Martyr’s Bay Restaurant and Bar, near the ferry pier, is the island’s most accessible lunch stop. It serves seafood, soups, and light meals and has terrace seating with views across the water to Mull. It gets busy immediately after the morning ferry arrives, so either eat early or wait until the first wave of arrivals disperses.
The island also has a small Spar shop for self-catering supplies. Options are limited, so if you have particular dietary requirements, bringing some provisions from Fionnphort or Oban is sensible.
Where to Stay
St Columba Hotel is the most comfortable option on the island, with en-suite rooms, garden views, and that organic restaurant. Rates typically run from around £130 to £200 per night including breakfast. It books up weeks in advance for July and August.
Skerryvore is a smaller family-run guesthouse with a strong reputation for locally sourced food and a more personal atmosphere. It sits close to the abbey and is often cited by return visitors as the better experience once you have been to Iona before.
Iona Hostel at the north end of the island offers dormitory and private rooms from around £30 per person per night. It is genuinely comfortable by hostel standards, well run, and popular with walkers and pilgrims who want to stay longer than a day.
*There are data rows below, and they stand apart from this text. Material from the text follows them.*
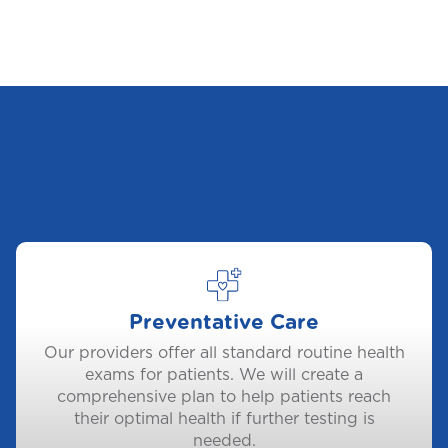
Preventative Care
Our providers offer all standard routine health
exams for patients. We will create a
comprehensive plan to help patients reach
their optimal health if further testing is
needed.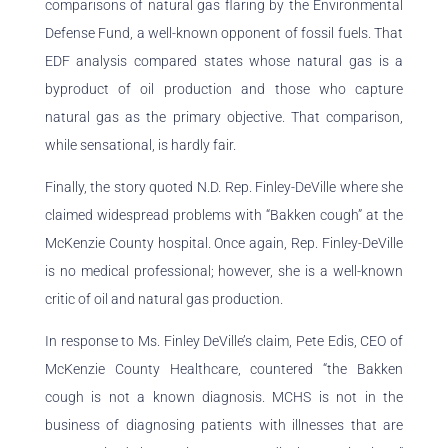
comparisons of natural gas flaring by the Environmental
Defense Fund, a well-known opponent of fossil fuels. That
EDF analysis compared states whose natural gas is a
byproduct of oil production and those who capture
natural gas as the primary objective. That comparison,
while sensational, is hardly fair.
Finally, the story quoted N.D. Rep. Finley-DeVille where she
claimed widespread problems with “Bakken cough” at the
McKenzie County hospital. Once again, Rep. Finley-DeVille
is no medical professional; however, she is a well-known
critic of oil and natural gas production.
In response to Ms. Finley DeVille’s claim, Pete Edis, CEO of
McKenzie County Healthcare, countered “the Bakken
cough is not a known diagnosis. MCHS is not in the
business of diagnosing patients with illnesses that are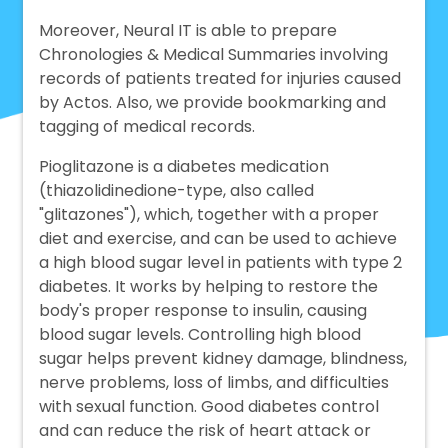
Moreover, Neural IT is able to prepare
Chronologies & Medical Summaries involving
records of patients treated for injuries caused
by Actos. Also, we provide bookmarking and
tagging of medical records.
Pioglitazone is a diabetes medication
(thiazolidinedione-type, also called
"glitazones"), which, together with a proper
diet and exercise, and can be used to achieve
a high blood sugar level in patients with type 2
diabetes. It works by helping to restore the
body's proper response to insulin, causing
blood sugar levels. Controlling high blood
sugar helps prevent kidney damage, blindness,
nerve problems, loss of limbs, and difficulties
with sexual function. Good diabetes control
and can reduce the risk of heart attack or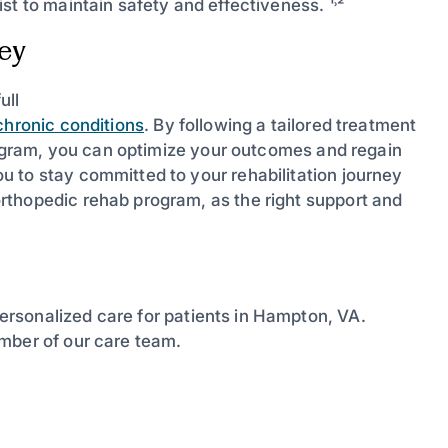
t to maintain safety and effectiveness. ¹˒²
ney
ull
chronic conditions
. By following a tailored treatment
program, you can optimize your outcomes and regain
 to stay committed to your rehabilitation journey
rthopedic rehab program, as the right support and
ersonalized care for patients in Hampton, VA.
mber of our care team.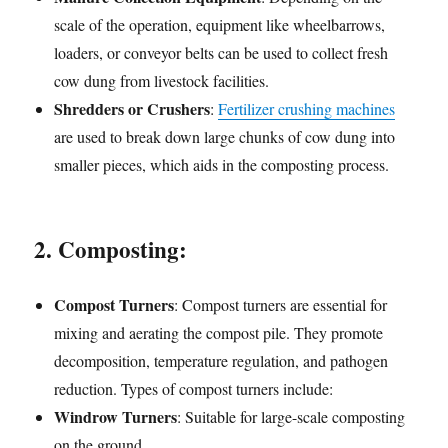
scale of the operation, equipment like wheelbarrows,
loaders, or conveyor belts can be used to collect fresh
cow dung from livestock facilities.
Shredders or Crushers
:
Fertilizer crushing machines
are used to break down large chunks of cow dung into
smaller pieces, which aids in the composting process.
2. Composting:
Compost Turners
: Compost turners are essential for
mixing and aerating the compost pile. They promote
decomposition, temperature regulation, and pathogen
reduction. Types of compost turners include:
Windrow Turners
: Suitable for large-scale composting
on the ground.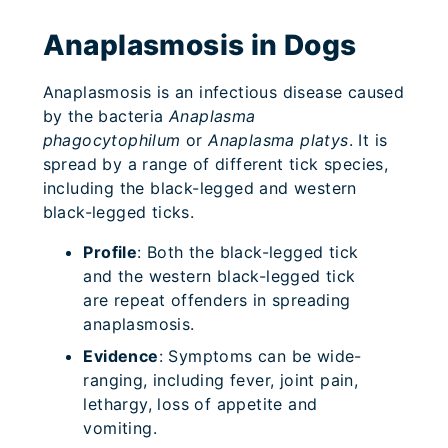
Anaplasmosis in Dogs
Anaplasmosis is an infectious disease caused
by the bacteria
Anaplasma
phagocytophilum
or
Anaplasma platys
. It is
spread by a range of different tick species,
including the black-legged and western
black-legged ticks.
Profile
: Both the black-legged tick
and the western black-legged tick
are repeat offenders in spreading
anaplasmosis.
Evidence
: Symptoms can be wide-
ranging, including fever, joint pain,
lethargy, loss of appetite and
vomiting.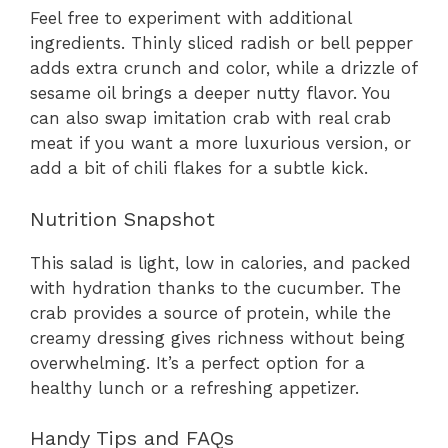
Feel free to experiment with additional
ingredients. Thinly sliced radish or bell pepper
adds extra crunch and color, while a drizzle of
sesame oil brings a deeper nutty flavor. You
can also swap imitation crab with real crab
meat if you want a more luxurious version, or
add a bit of chili flakes for a subtle kick.
Nutrition Snapshot
This salad is light, low in calories, and packed
with hydration thanks to the cucumber. The
crab provides a source of protein, while the
creamy dressing gives richness without being
overwhelming. It’s a perfect option for a
healthy lunch or a refreshing appetizer.
Handy Tips and FAQs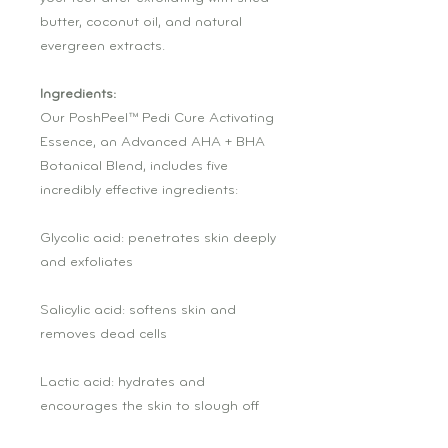
butter, coconut oil, and natural
evergreen extracts.
Ingredients:
Our PoshPeel™ Pedi Cure Activating
Essence, an Advanced AHA + BHA
Botanical Blend, includes five
incredibly effective ingredients:
Glycolic acid: penetrates skin deeply
and exfoliates
Salicylic acid: softens skin and
removes dead cells
Lactic acid: hydrates and
encourages the skin to slough off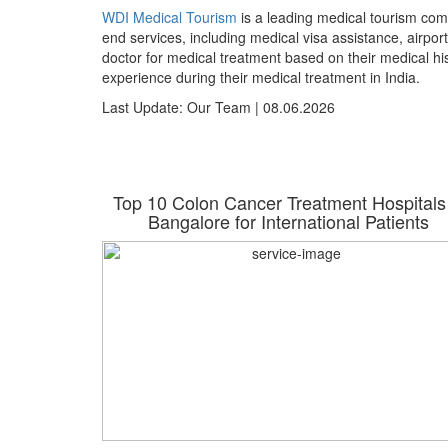
WDI Medical Tourism
is a leading medical tourism com
end services, including medical visa assistance, airpor
doctor for medical treatment based on their medical h
experience during their medical treatment in India.
Last Update: Our Team | 08.06.2026
hi for
Top 10 Colon Cancer Treatment Hospitals
26
Bangalore for International Patients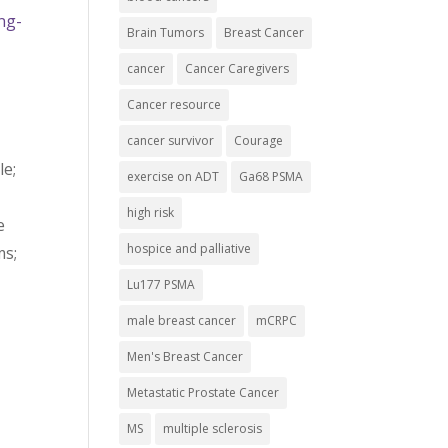
ng-
Brain Tumors
Breast Cancer
cancer
Cancer Caregivers
Cancer resource
cancer survivor
Courage
le;
exercise on ADT
Ga68 PSMA
high risk
e
hospice and palliative
ms;
Lu177 PSMA
male breast cancer
mCRPC
Men's Breast Cancer
Metastatic Prostate Cancer
MS
multiple sclerosis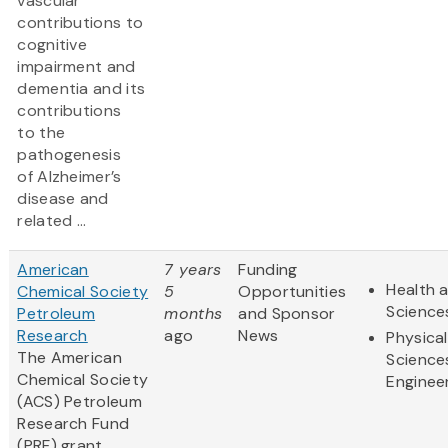
vascular
contributions to
cognitive
impairment and
dementia and its
contributions
to the
pathogenesis
of Alzheimer’s
disease and
related ...
American
7 years
Funding
Health a
Chemical Society
5
Opportunities
Science
Petroleum
months
and Sponsor
Research
ago
News
Physical
The American
Science
Chemical Society
Enginee
(ACS) Petroleum
Research Fund
(PRF) grant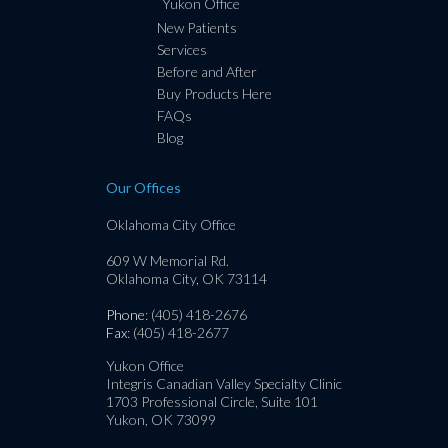
Yukon Office
New Patients
Services
Before and After
Buy Products Here
FAQs
Blog
Our Offices
Oklahoma City Office
609 W Memorial Rd.
Oklahoma City, OK 73114
Phone
: (405) 418-2676
Fax
: (405) 418-2677
Yukon Office
Integris Canadian Valley Specialty Clinic
1703 Professional Circle, Suite 101
Yukon, OK 73099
Staying on Iona overnight is the right decision for almost any visitor. The quality of light in the evening on this island is particular: the Atlantic-facing west coast goes golden in a way that draws photographers and painters for reasons beyond sentiment.
Practical Notes
May and September offer the best balance of reasonable weather, fewer crowds, and full ferry frequency. July and August are the most reliable for sunshine but bring the most visitors on the limited midday ferries. Waterproof layers are necessary at any time of year. The island has no ATM, so bring cash. Phone signal is patchy but improving.
The Iona Community’s welcome to all visitors, religious or not, gives the island an unusual atmosphere of quiet openness that most heavily touristed religious sites have long since lost. That, more than the scenery or the history alone, is what tends to bring people back.